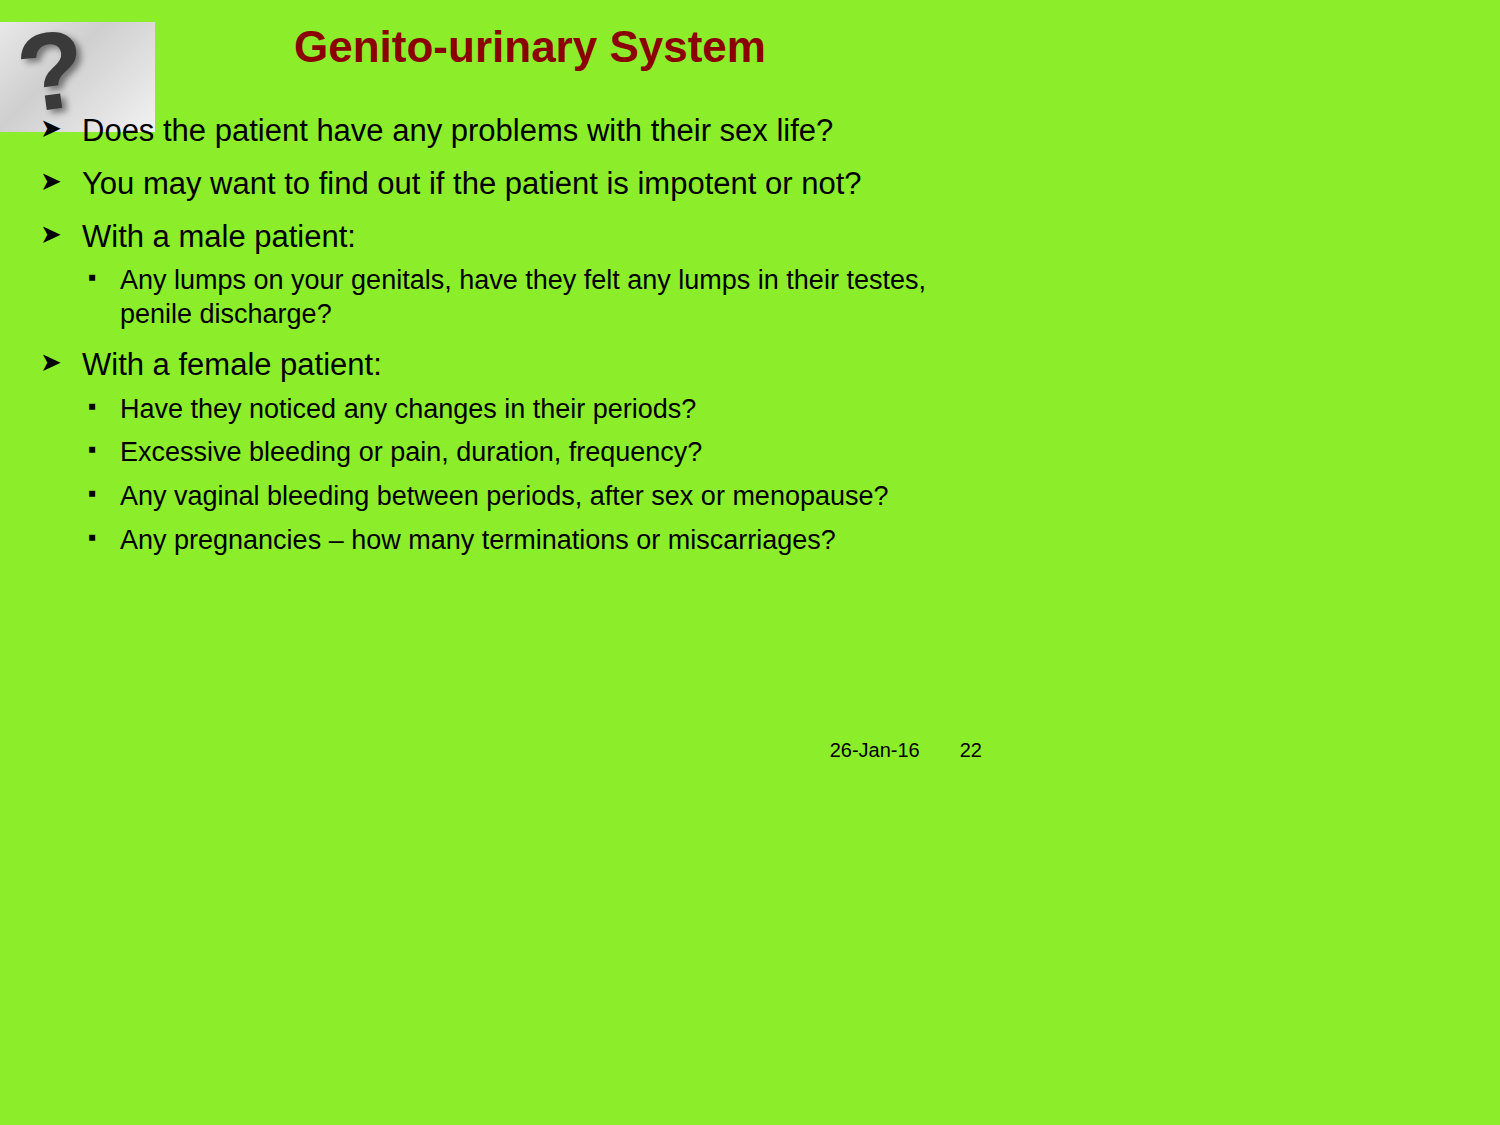?
Genito-urinary System
Does the patient have any problems with their sex life?
You may want to find out if the patient is impotent or not?
With a male patient:
Any lumps on your genitals, have they felt any lumps in their testes, penile discharge?
With a female patient:
Have they noticed any changes in their periods?
Excessive bleeding or pain, duration, frequency?
Any vaginal bleeding between periods, after sex or menopause?
Any pregnancies – how many terminations or miscarriages?
26-Jan-1622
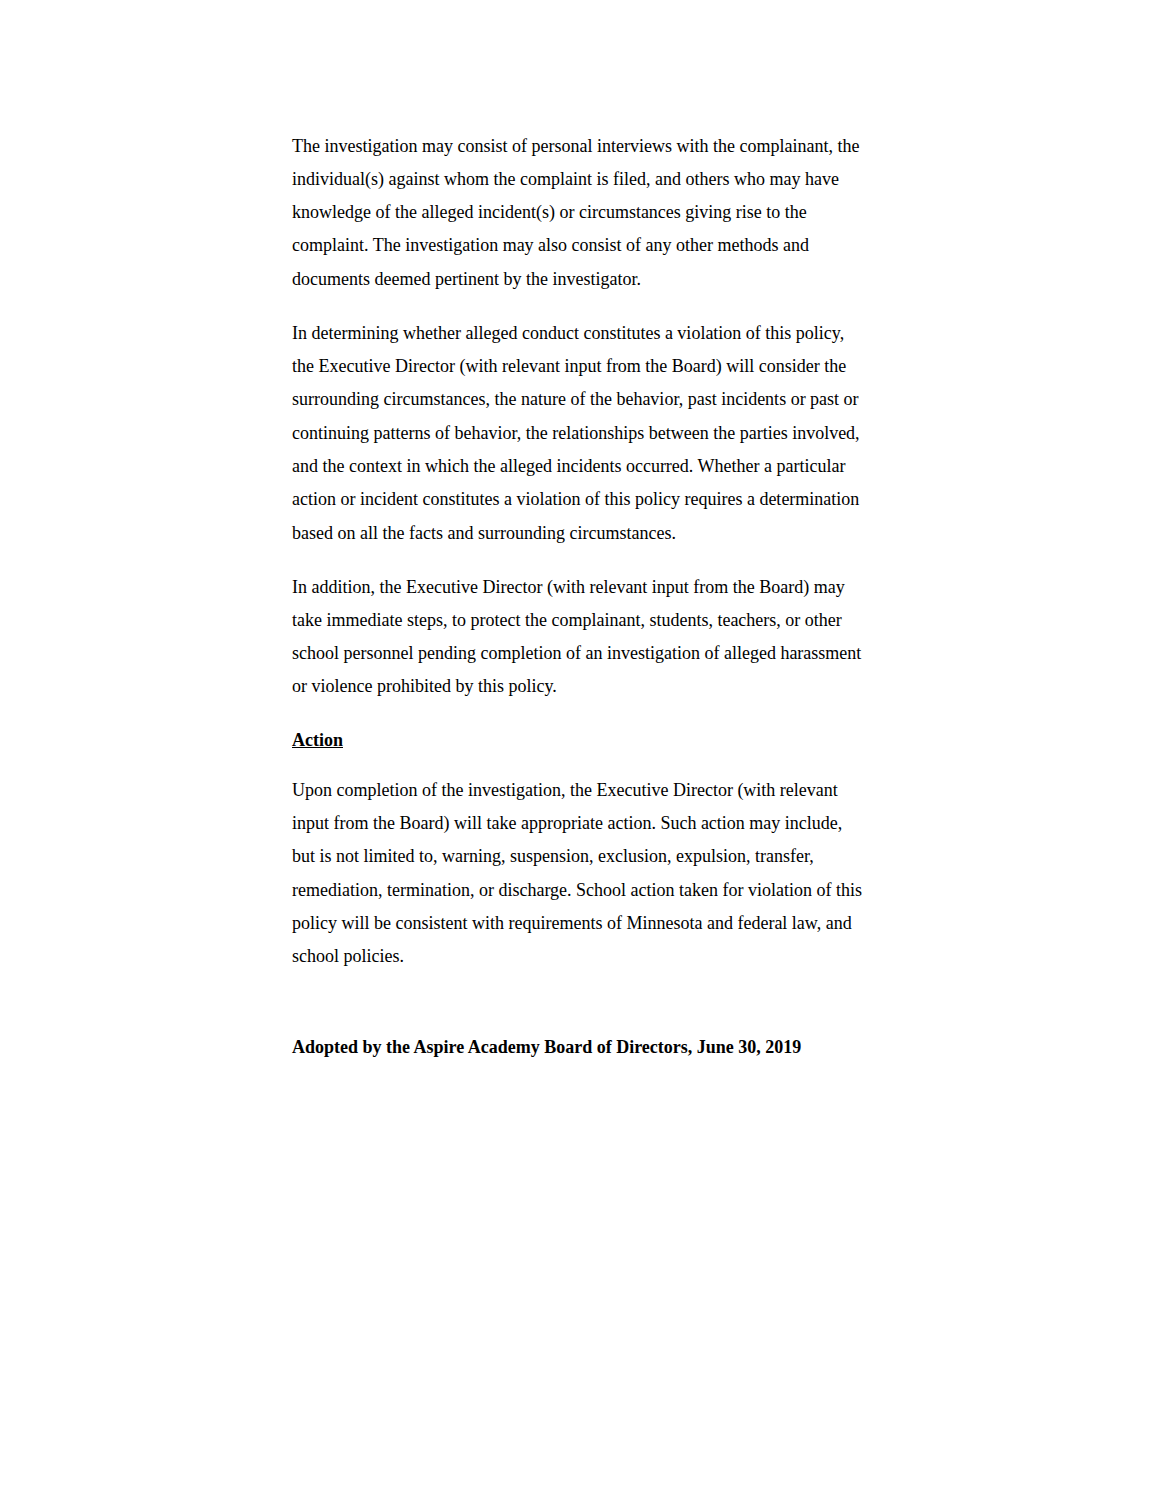The investigation may consist of personal interviews with the complainant, the individual(s) against whom the complaint is filed, and others who may have knowledge of the alleged incident(s) or circumstances giving rise to the complaint. The investigation may also consist of any other methods and documents deemed pertinent by the investigator.
In determining whether alleged conduct constitutes a violation of this policy, the Executive Director (with relevant input from the Board) will consider the surrounding circumstances, the nature of the behavior, past incidents or past or continuing patterns of behavior, the relationships between the parties involved, and the context in which the alleged incidents occurred. Whether a particular action or incident constitutes a violation of this policy requires a determination based on all the facts and surrounding circumstances.
In addition, the Executive Director (with relevant input from the Board) may take immediate steps, to protect the complainant, students, teachers, or other school personnel pending completion of an investigation of alleged harassment or violence prohibited by this policy.
Action
Upon completion of the investigation, the Executive Director (with relevant input from the Board) will take appropriate action. Such action may include, but is not limited to, warning, suspension, exclusion, expulsion, transfer, remediation, termination, or discharge. School action taken for violation of this policy will be consistent with requirements of Minnesota and federal law, and school policies.
Adopted by the Aspire Academy Board of Directors, June 30, 2019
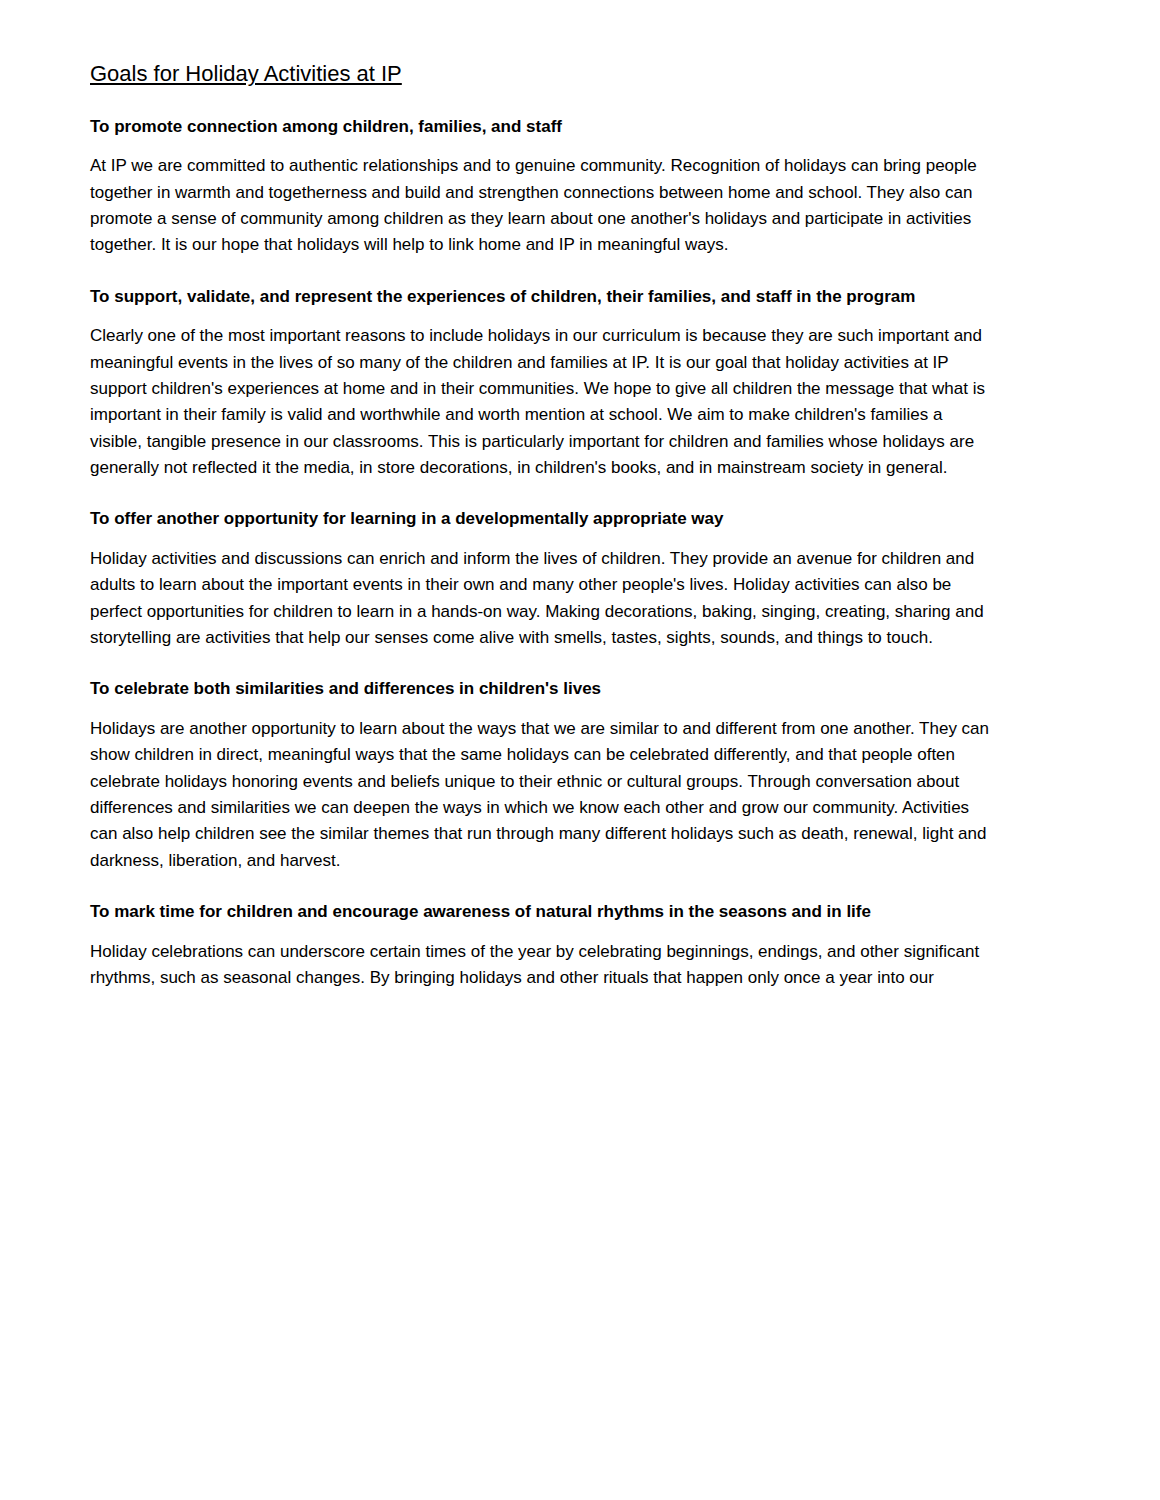Goals for Holiday Activities at IP
To promote connection among children, families, and staff
At IP we are committed to authentic relationships and to genuine community. Recognition of holidays can bring people together in warmth and togetherness and build and strengthen connections between home and school. They also can promote a sense of community among children as they learn about one another's holidays and participate in activities together. It is our hope that holidays will help to link home and IP in meaningful ways.
To support, validate, and represent the experiences of children, their families, and staff in the program
Clearly one of the most important reasons to include holidays in our curriculum is because they are such important and meaningful events in the lives of so many of the children and families at IP. It is our goal that holiday activities at IP support children's experiences at home and in their communities. We hope to give all children the message that what is important in their family is valid and worthwhile and worth mention at school. We aim to make children's families a visible, tangible presence in our classrooms. This is particularly important for children and families whose holidays are generally not reflected it the media, in store decorations, in children's books, and in mainstream society in general.
To offer another opportunity for learning in a developmentally appropriate way
Holiday activities and discussions can enrich and inform the lives of children. They provide an avenue for children and adults to learn about the important events in their own and many other people's lives. Holiday activities can also be perfect opportunities for children to learn in a hands-on way. Making decorations, baking, singing, creating, sharing and storytelling are activities that help our senses come alive with smells, tastes, sights, sounds, and things to touch.
To celebrate both similarities and differences in children's lives
Holidays are another opportunity to learn about the ways that we are similar to and different from one another. They can show children in direct, meaningful ways that the same holidays can be celebrated differently, and that people often celebrate holidays honoring events and beliefs unique to their ethnic or cultural groups. Through conversation about differences and similarities we can deepen the ways in which we know each other and grow our community. Activities can also help children see the similar themes that run through many different holidays such as death, renewal, light and darkness, liberation, and harvest.
To mark time for children and encourage awareness of natural rhythms in the seasons and in life
Holiday celebrations can underscore certain times of the year by celebrating beginnings, endings, and other significant rhythms, such as seasonal changes. By bringing holidays and other rituals that happen only once a year into our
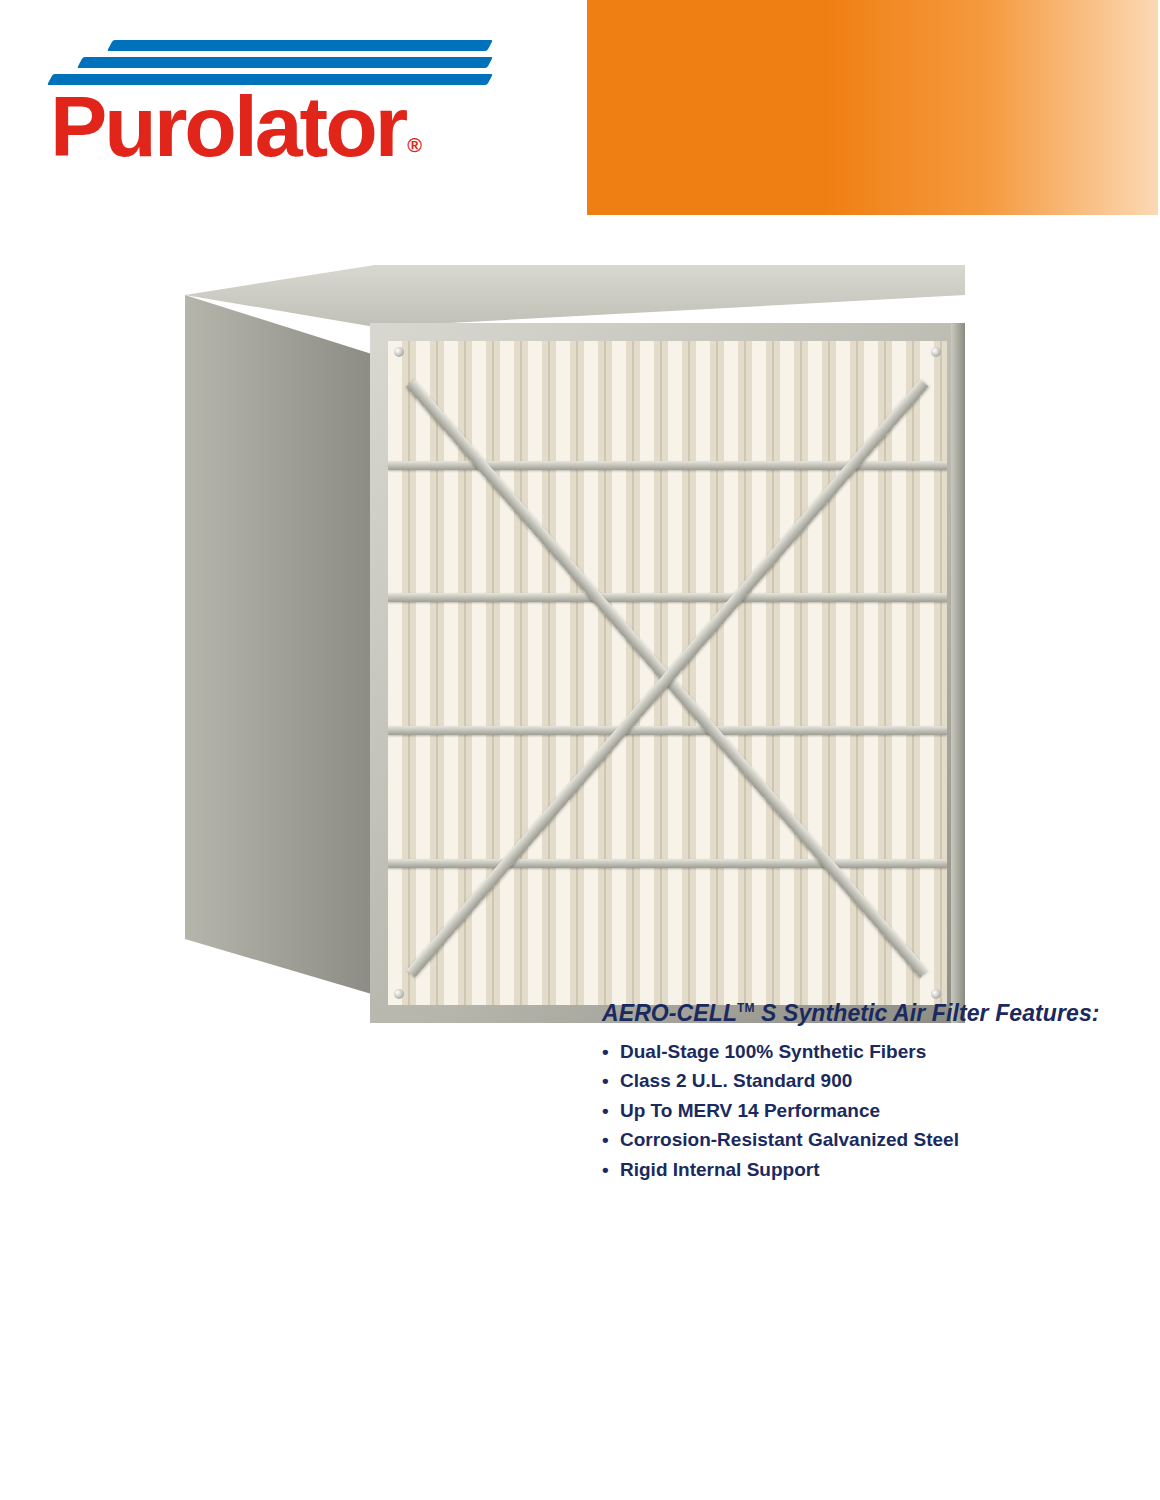AERO-CELL™ S
High-Efficiency Synthetic Rigid Air Filter
Purolator®
AERO-CELL S synthetic rigid air filter
AERO-CELLTM S Synthetic Air Filter Features:
Dual-Stage 100% Synthetic Fibers
Class 2 U.L. Standard 900
Up To MERV 14 Performance
Corrosion-Resistant Galvanized Steel
Rigid Internal Support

********

#### Aim of the task
From the line containing "Holiday celebrations can" to the last line of the entries, copy every line exactly, including both ends, and leave out the pictures.

#### Output below
Holiday celebrations can underscore certain times of the year by celebrating beginnings, endings, and other significant rhythms, such as seasonal changes. By bringing holidays and other rituals that happen only once a year into our
AERO-CELL™ S
High-Efficiency Synthetic Rigid Air Filter
Purolator®
AERO-CELL S synthetic rigid air filter
AERO-CELLTM S Synthetic Air Filter Features:
Dual-Stage 100% Synthetic Fibers
Class 2 U.L. Standard 900
Up To MERV 14 Performance
Corrosion-Resistant Galvanized Steel
Rigid Internal Support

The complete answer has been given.